RAPIQUE: Rapid and Accurate Video Quality Prediction of User Generated Content (2101.10955v2)

Abstract: Blind or no-reference video quality assessment of user-generated content (UGC) has become a trending, challenging, heretofore unsolved problem. Accurate and efficient video quality predictors suitable for this content are thus in great demand to achieve more intelligent analysis and processing of UGC videos. Previous studies have shown that natural scene statistics and deep learning features are both sufficient to capture spatial distortions, which contribute to a significant aspect of UGC video quality issues. However, these models are either incapable or inefficient for predicting the quality of complex and diverse UGC videos in practical applications. Here we introduce an effective and efficient video quality model for UGC content, which we dub the Rapid and Accurate Video Quality Evaluator (RAPIQUE), which we show performs comparably to state-of-the-art (SOTA) models but with orders-of-magnitude faster runtime. RAPIQUE combines and leverages the advantages of both quality-aware scene statistics features and semantics-aware deep convolutional features, allowing us to design the first general and efficient spatial and temporal (space-time) bandpass statistics model for video quality modeling. Our experimental results on recent large-scale UGC video quality databases show that RAPIQUE delivers top performances on all the datasets at a considerably lower computational expense. We hope this work promotes and inspires further efforts towards practical modeling of video quality problems for potential real-time and low-latency applications. To promote public usage, an implementation of RAPIQUE has been made freely available online: \url{https://github.com/vztu/RAPIQUE}.

• The paper proposes a dual-branch model integrating natural scene statistics and deep CNN features for rapid UGC video quality prediction.
• It achieves state-of-the-art accuracy on benchmarks like KoNViD-1k while offering a 20x speedup on Full HD videos.
• The study's findings have practical implications for real-time video streaming, compression optimization, and enhancing quality assessment methods.

RAPIQUE: Rapid and Accurate Video Quality Prediction of User Generated Content

The proliferation of user-generated content (UGC) on platforms such as YouTube and Facebook demands advances in video quality assessment methodologies to address the diverse and complex distortions present in such videos. RAPIQUE, proposed by Tu et al., offers a promising solution by providing both rapid and accurate video quality evaluations, comparable to state-of-the-art methodologies, but with significantly improved computational efficiency.

Overview of RAPIQUE

RAPIQUE combines techniques from spatial and temporal domain analyses alongside deep convolutional neural network (CNN) features to create an effective video quality model. It employs a two-branch framework: one branch captures quality-aware features using natural scene statistics (NSS) from spatial and temporal data, and the other extracts semantics-aware features via a deep CNN. This dual approach is designed to efficiently evaluate the quality of UGC videos by successfully leveraging both low-level quality cues and high-level semantic information.

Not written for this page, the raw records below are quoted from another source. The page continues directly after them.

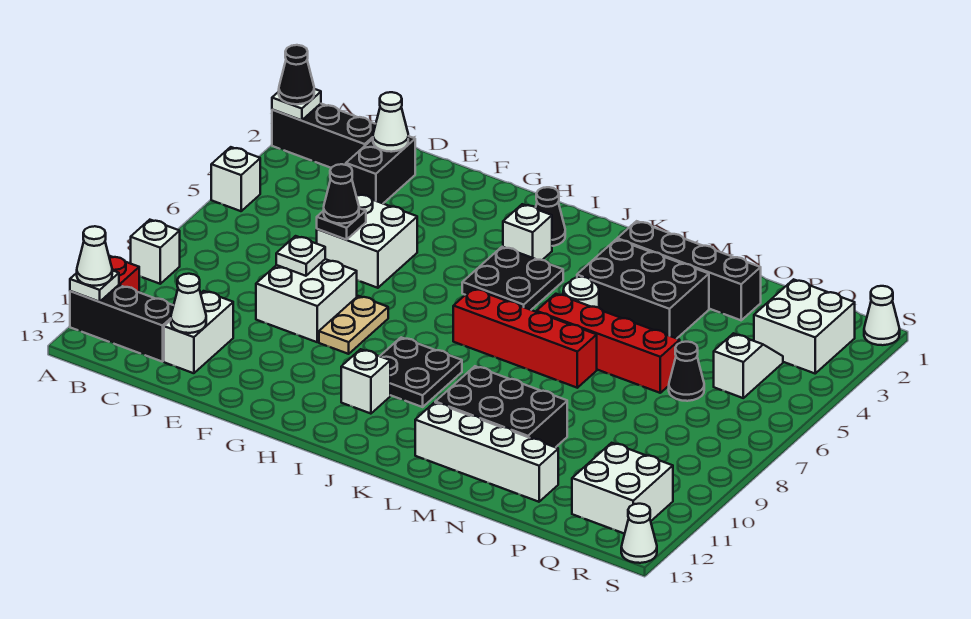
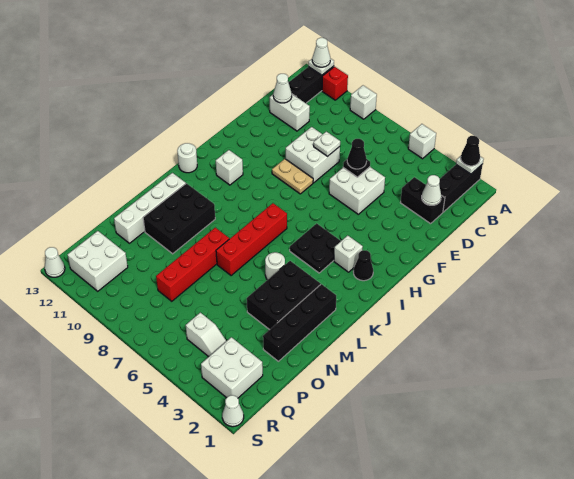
black 2x2 plate [380,337,462,407] -> none
none -> white 1x1 round brick [177,143,197,173]
red 1x4 brick [536,294,680,393] -> red 1x4 brick moved to [156,228,229,301]
black 1x1 cone [669,342,704,401] -> none

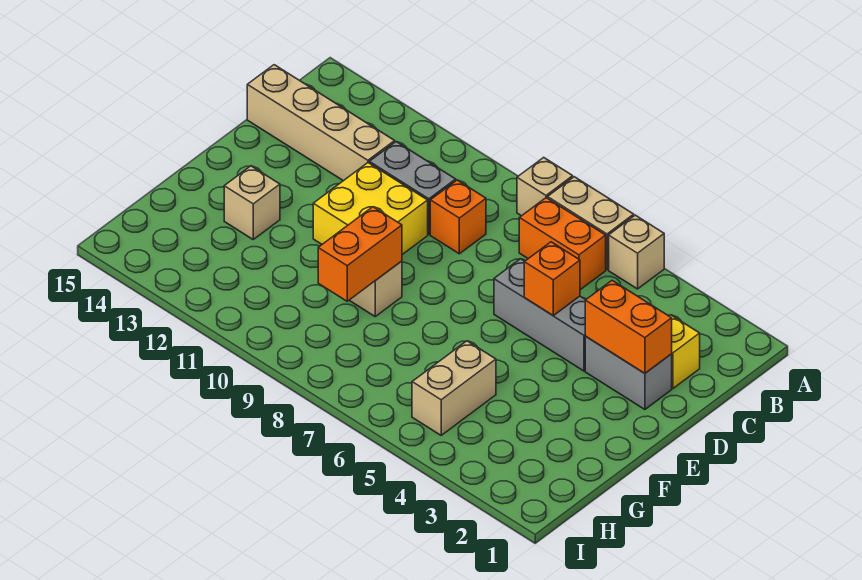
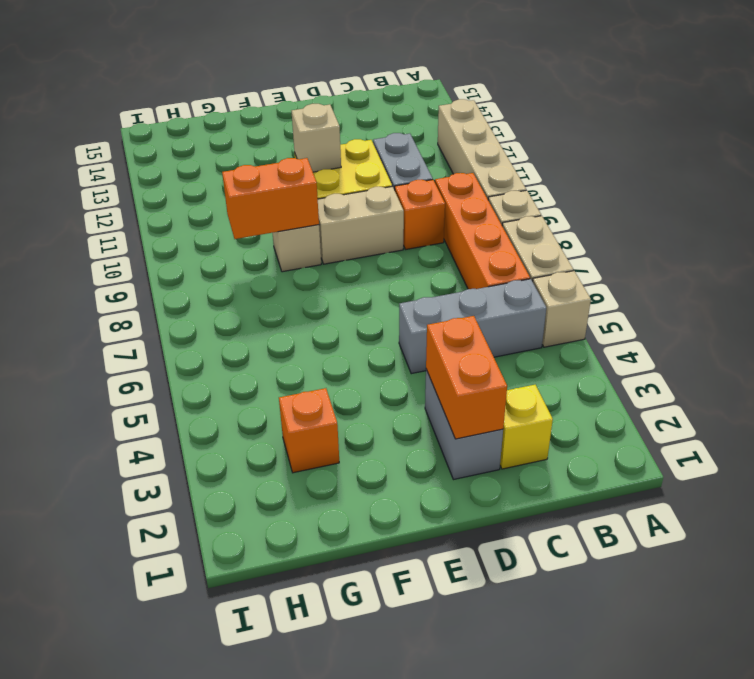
orange 1x2 brick [519,198,606,290] -> orange 1x4 brick [435,173,530,289]
tan 1x4 brick [247,65,395,181] -> tan 1x4 brick moved to [438,99,526,199]
grey 1x3 brick [494,259,586,371] -> grey 1x3 brick turned to [399,279,546,374]
orange 1x1 brick [524,242,580,315] -> orange 1x1 brick moved to [279,388,339,473]
tan 1x1 brick [224,166,280,239] -> tan 1x1 brick moved to [292,104,341,172]
tan 1x2 brick [412,341,496,435] -> tan 1x2 brick moved to [318,186,404,264]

Experiment Results and Discussions

Evaluation of RAPIQUE reveals inspiring results across multiple UGC video datasets: KoNViD-1k, LIVE-VQC, and YouTube-UGC. Its performance demonstrates consistency and robustness, showcasing superior correlation with subjective video quality scores. Notably, RAPIQUE leads the pack on the KoNViD-1k database and the composite All-Combined dataset composed of multiple sources. It achieves competitive results on other databases, reflecting its potent applicability irrespective of the underlying data or distortion types present.

One intriguing aspect of RAPIQUE's functionality is its computational advantage over other sophisticated video quality assessment models. Compared to previous methods like TLVQM and VIDEVAL, RAPIQUE operates with a relative execution speed-up of 20x on Full HD (1080p) videos. Its computational demand scales effectively even when faced with increasing video resolutions—a critical requirement for real-time applications.

Implications and Future Directions

RAPIQUE introduces a novel and efficient approach to video quality assessment that combines spatial and temporal statistical analyses with semantic feature extraction. This methodology bears implications for improving automation in video compression, streaming optimization, and real-time content assessment. Its lightweight yet potent architecture opens avenues for facilitating fast quality evaluations without compromising accuracy, thus advantageous for both online platforms managing vast quantities of UGC and research efforts in video processing.

Looking ahead, RAPIQUE's design suggests further enhancements could be focused on extending its adaptability and precision in varied application scenarios such as virtual reality video and high dynamic range imaging. Its module synergy provides a promising baseline for developing adaptive models capable of leveraging sophisticated datasets and AI technologies, paving the way for the evolution of video quality assessment in the context of UGC.

In conclusion, RAPIQUE stands out as an efficient and effective model for rapid video quality assessment, utilizing a blend of statistical and deep learning features to meet the challenges posed by user-generated content. The methodologies and results presented in this paper are expected to inspire and propel further advancements and applications in this domain.